De lá pra cá, à revelia do pensamento retrógrado e preconceituoso, muita coisa se desenvolveu no mundo da ciência. Hoje, uma mãe trans tem condições de amamentar o filho usando o mesmo tratamento hormonal oferecido a mulheres cis com dificuldades na lactação.

“Nós somos capazes de tudo, a natureza foi feita para todo mundo. A nossa conexão agora vai fazer um mês, e a gente continua amamentando.”

Do sonho de ter filhos à amamentação

Erika Fernandes, Roberto Bete e Noah
Créditos: Reprodução/Instagram

Erika revelou que Roberto não tinha vontade de ter uma gestação, mas que, aos poucos, ela foi convencendo o parceiro a sonhar com uma família biológica e embarcar na empreitada. “Ele teve que se desconstruir e aceitou”, afirmou. “Eu fazia comparações a um cavalo-marinho”. Na natureza, é o cavalo-marinho macho que carrega as crias na barriga.

Catraca Livre- Quando vocês começaram a se preparar para ter bebê?

Erika – A gente ficou um ano e meio se preparando, por causa dos nossos hormônios também. Pensamos que os nossos órgãos já estavam atrofiados, que não iríamos mais conseguir reproduzir, mas paramos de tomar os hormônios. Então, a gente foi tentando, tentando, tentando, fizemos acompanhamento médico, exames para ver se estávamos aptos a ter filhos.

Como foi descobrir a gestação?

Fui eu que descobri a gestação. Eu que adivinhei quando ele estava grávido. Eu comprei o teste de gravidez, fiz ele fazer e deu positivo. A gente não acreditou! Fizemos um segundo teste, deu positivo de novo. Depois, a gente fez o de sangue.

Quando nós fizemos o primeiro ultrassom, vimos o coraçãozinho bater -aquele ‘feijãozinho’ lá dentro-, foi que a ficha caiu. Foi quando a gente viu ali nosso planejamento sendo realizado, né? E eu vi o meu sonho de ser mãe sendo realizado.

Você teve acompanhamento para a amamentação?

Fiz um tratamento acompanhado com médicas especializadas. Esse é o mesmo tratamento para mulheres cis que têm dificuldade de amamentar, ou mães que adotam e querem amamentar. Elas fazem esse tratamento para lactar.

E a primeira vez?

Meu desejo de ser mãe é a liberação da ocitocina natural [ou oxitocina, um hormônio produzido pelo corpo da mãe para facilitar o parto e o início da lactação], o hormônio do amor. Esse desejo grande de poder amamentar, de ter essa conexão com ele [Noah], ajudou a que eu produzisse leite mais rápido e daí, depois do nascimento, no dia em que ele saiu da barriga do Roberto, já veio pro meu braço, já veio ao meu peito.

Dor nos seios, preocupação com a lactação, problemas na ‘pegada’ e bicos rachados
Créditos: reprodução/Instagram
Dor nos seios, preocupação com a lactação, problemas na ‘pegada’ e bicos rachados

Parecia que a gente tinha uma conexão, desses nove meses. Parecia que ele estava dentro de mim, que já me conhecia. Ele já sabia pegar no meu peito, me abraçou e começou a mamar, olhando para o meu rosto, olhando no meu olho. A gente se olhou e eu senti realmente essa conexão de mãe e filho. Foi muito incrível, lindo mesmo.

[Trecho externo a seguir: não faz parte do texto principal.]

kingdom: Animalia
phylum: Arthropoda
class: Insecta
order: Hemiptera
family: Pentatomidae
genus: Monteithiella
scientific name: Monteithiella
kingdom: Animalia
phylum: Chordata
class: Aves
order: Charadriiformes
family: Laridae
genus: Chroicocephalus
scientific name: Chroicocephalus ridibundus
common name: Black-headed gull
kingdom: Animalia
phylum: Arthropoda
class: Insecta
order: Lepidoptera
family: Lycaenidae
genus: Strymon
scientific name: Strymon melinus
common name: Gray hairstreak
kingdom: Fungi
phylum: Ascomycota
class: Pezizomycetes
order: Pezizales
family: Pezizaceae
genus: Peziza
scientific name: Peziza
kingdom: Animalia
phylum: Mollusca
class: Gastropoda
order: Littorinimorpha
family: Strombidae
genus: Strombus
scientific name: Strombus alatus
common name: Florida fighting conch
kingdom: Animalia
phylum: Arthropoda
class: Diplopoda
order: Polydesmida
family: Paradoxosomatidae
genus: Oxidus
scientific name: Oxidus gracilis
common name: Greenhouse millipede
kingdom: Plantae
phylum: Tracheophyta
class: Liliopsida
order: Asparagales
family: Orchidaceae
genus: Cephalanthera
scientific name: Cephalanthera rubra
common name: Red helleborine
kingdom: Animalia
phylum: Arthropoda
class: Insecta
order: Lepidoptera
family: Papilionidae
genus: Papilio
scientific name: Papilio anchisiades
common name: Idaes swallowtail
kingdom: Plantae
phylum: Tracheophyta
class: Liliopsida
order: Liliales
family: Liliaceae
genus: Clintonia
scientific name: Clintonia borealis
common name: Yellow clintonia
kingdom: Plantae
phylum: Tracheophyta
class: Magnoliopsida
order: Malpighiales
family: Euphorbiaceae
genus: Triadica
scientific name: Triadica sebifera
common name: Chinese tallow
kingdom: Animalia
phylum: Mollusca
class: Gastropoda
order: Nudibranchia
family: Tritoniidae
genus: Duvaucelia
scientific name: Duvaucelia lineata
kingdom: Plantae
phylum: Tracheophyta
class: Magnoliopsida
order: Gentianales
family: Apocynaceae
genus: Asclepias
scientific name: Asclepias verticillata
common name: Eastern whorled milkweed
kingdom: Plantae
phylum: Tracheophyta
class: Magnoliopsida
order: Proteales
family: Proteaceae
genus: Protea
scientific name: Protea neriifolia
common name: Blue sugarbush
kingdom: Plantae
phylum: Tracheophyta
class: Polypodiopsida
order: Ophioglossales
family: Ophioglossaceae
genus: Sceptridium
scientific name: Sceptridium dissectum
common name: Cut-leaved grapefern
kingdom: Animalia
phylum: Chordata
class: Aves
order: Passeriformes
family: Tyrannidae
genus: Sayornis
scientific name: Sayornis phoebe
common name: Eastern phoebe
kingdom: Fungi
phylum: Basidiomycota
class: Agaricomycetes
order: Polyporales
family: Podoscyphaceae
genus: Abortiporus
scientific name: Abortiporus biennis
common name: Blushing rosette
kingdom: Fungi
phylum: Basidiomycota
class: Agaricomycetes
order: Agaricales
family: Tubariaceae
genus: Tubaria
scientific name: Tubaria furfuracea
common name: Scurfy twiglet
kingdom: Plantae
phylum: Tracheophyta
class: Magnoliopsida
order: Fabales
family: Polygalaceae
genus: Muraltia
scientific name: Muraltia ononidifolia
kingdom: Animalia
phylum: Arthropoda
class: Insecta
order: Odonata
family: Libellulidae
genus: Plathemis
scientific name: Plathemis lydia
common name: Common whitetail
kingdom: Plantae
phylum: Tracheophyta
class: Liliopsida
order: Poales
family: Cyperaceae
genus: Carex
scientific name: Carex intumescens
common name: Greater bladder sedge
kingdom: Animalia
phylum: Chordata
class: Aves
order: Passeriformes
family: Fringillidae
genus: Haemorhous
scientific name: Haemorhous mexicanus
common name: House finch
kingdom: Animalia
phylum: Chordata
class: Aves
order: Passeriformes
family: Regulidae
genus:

Você também passou por dificuldades?

Como todas as mães que amamentam: fissura na auréola, “pegada” errada, dores nos seios do leite produzindo… todos os sintomas. Todos os sintomas das mulheres que amamentam, eu tive também. Todo esse sofrimento de adaptação. Agora [por causa da correria cotidiana], a gente faz um mix de peito e fórmula. O meu leite é saudável e tem todos os nutrientes que Noah precisa.


Roberto, ex-participante do reality show “O Crush Perfeito”, da Netflix, contou que se recupera bem do parto e que teve que tomar apenas uma reposição nutricional por ter tido uma anemia pós-parto. Ele já voltou a trabalhar, mas, como todo pai deve fazer, divide as tarefas domésticas e os cuidados com Noah.